The book closes with an explanation of his position on capital punishment (he’s against it, but not for any sissy reasons like sanctity of life):
Neither the threat of death, nor its infliction, has ever halted the march of moral progress. Nor has the fear of death been able to impress a new order of living for which the people were not prepared by education and culture…
Dr. Frederick L. Hoffman, the statistician and consistent opponent of capital punishment, struck the same note in a letter to me in which he asks: “What would be the attitude of the American people if by good or ill circumstances the ten thousand men and women who in any one year commit our murders and manslaughters in these United States, would all be convicted of murder, sentenced to death and that punishment actually inflicted?” What indeed, but an almost universal cry for abolition?
From every point of view, therefore, the death penalty is futile. Its wide and frequent application would arouse public fury against it; the practice prevailing in many jurisdictions to avoid it and the refusal of juries to convict in the face of undisputed evidence of crime, is reflected in the general disrespect of all law and procedure, and is an undoubted influence for crime.

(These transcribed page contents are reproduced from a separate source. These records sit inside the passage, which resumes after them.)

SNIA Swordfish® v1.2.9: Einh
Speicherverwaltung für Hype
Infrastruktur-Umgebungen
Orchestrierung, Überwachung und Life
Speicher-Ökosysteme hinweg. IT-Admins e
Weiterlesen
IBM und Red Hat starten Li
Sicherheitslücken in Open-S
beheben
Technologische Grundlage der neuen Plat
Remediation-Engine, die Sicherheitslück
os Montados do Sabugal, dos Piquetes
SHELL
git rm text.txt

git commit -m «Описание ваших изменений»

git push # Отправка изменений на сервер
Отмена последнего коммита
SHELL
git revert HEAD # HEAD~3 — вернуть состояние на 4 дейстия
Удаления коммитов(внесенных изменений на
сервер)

My opposition to the death penalty is not based on sentiment or sympathy. I am not altogether impressed with the religious enthusiasts who talk about the sacredness of life…I am opposed to the death penalty because the evasions, the inequality of its application, the halo with which it surrounds every convicted murderer, the theatrics which are so important to every court proceeding where the stake is life or death, the momentary hysteria, passion and prejudice aroused by the crime which often make it impossible to weigh the facts carefully and impersonally and, finally, the infrequency of its application — all tend to weaken our entire structure of social control.
And (unfortunately not presciently) a call for fewer prisons in the future:
Attacking the problem of crime and criminals through prisons is to approach the problem hind-end foremost. The answer does not lie in “more and larger and safer prisons.” It is rather in ascertaining some method of diminishing prison populations; of reducing them without danger to the peace and security of the public; of turning these prisons into plants where human impulses and the desire for normal living can be recharged with vigor and encouragement.
It’s worth a read if you can find a copy! You might also try Life in Sing Sing, by Number 1500 (sentenced in 1897), and republished by HVA Press, for a prisoner’s perspective of the same institution.
Allegedly there’s some connection with the Spencer Tracy/Bette Davis movie of the same name, but beyond the title and the setting I can’t say I see it. The book’s a pretty straightforward memoir of Lawes’ time as warden at Sing Sing, with a few early chapters dedicated to his earlier career as guard and reformatory superintendent, while the movie’s about a convict named Tommy Connors (Tracy) who’s both guilty and sort of the victim of an unfair system, then takes the rap for his girlfriend shooting someone else and goes bravely to the chair. Nothing like that happens in the book, so don’t say I didn’t warn you.
After all the wonderful stuff in this post, the thing that stuck with me was, “Who puts PEPPER on corn on the cob?”
Saw Guy consumes my waking thoughts. 6 (?!) small saws? How small exactly? Where were they? WHAT was the "fortunate circumstance" that led to their discovery? How many times do we think he WASN'T caught smuggling small saws?